Here's is a political question with a natural law twist. I (and probably you) frequently read sentiments like this: "...of all rich countries the US has lost the most civil liberties recently. But I'm not too worried yet. I'm hoping once the present administration is out, the natural openness of American culture will reassert itself."
You can see the quotation in context here, but it doesn't matter that much. What interests me are two things:
1. The blatant exaggeration. In this case, the author doesn't bother to enumerate which civil liberties we have "lost" -- and people who write such things rarely do. They talk about wiretapping powers as if the Feds are listening to every phone call we make. But even if these measures are contrary to our rights, at best these are marginal encroachments: no one, to my knowledge, has abolished the right to free association.
2. The connection with natural law. Americans like to conflate natural rights (which are given by God) and civil rights (which are granted, or at least recognized, by temporal powers.) These are overlapping categories, certainly. The right to bear arms is connected with the natural right to self-defense. The right to property is explicit in both natural law and revealed scripture.

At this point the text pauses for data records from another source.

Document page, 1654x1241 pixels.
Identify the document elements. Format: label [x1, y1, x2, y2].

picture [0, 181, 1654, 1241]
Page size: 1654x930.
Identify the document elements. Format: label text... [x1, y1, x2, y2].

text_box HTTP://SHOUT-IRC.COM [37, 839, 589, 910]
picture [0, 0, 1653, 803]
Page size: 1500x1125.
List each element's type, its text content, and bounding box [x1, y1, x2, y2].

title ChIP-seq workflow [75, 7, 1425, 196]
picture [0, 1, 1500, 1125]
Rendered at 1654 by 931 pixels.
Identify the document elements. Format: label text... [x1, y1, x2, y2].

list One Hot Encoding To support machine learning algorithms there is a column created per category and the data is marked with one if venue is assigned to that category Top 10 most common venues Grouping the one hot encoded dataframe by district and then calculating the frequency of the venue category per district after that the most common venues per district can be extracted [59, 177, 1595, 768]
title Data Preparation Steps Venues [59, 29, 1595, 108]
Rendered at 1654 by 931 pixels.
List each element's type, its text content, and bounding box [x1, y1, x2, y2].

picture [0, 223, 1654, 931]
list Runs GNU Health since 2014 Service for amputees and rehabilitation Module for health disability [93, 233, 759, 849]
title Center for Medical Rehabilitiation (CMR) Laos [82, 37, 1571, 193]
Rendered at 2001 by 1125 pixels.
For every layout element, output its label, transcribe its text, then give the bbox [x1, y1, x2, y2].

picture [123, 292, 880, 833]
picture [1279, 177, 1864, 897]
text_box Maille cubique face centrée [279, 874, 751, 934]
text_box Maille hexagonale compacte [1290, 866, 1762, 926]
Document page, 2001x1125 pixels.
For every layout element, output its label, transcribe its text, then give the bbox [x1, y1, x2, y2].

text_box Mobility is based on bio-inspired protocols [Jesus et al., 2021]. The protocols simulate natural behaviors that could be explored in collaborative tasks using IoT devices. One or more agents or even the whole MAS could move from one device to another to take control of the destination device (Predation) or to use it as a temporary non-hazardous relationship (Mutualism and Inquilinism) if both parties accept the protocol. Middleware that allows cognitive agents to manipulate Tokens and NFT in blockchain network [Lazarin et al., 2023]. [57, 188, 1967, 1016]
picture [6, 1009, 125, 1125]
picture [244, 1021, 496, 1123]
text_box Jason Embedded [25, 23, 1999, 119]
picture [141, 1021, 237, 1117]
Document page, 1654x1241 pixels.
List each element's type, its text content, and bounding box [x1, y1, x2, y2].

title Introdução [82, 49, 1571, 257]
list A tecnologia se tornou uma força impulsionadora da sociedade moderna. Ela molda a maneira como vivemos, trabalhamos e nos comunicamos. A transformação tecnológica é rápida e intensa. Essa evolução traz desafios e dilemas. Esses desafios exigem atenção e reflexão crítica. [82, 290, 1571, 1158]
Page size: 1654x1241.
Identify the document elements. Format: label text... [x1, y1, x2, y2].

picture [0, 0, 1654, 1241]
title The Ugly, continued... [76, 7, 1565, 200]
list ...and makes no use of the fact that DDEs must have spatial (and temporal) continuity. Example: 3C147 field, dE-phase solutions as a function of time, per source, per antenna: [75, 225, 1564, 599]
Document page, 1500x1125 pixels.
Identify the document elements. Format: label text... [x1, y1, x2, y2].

What about other civil rights? I do not consider voting to be a natural right, as it is possible to have a just government without elections or democracy. Free speech, at least as we constitute it today, does not seem to be a natural right, either. Those civil rights are good for our system of government, because they allow citizens to remove bad politicians and substitute good (or less bad) ones, and to speak out against their government's policies or actions and urge correction. But that does not make them part of natural law, as their objects -- the goods they serve -- are ordered toward right government and not man per se.
I am not arguing that any civil right should be curtailed or abolished, but it would help to distingush between them and the ones that are truly inalienable.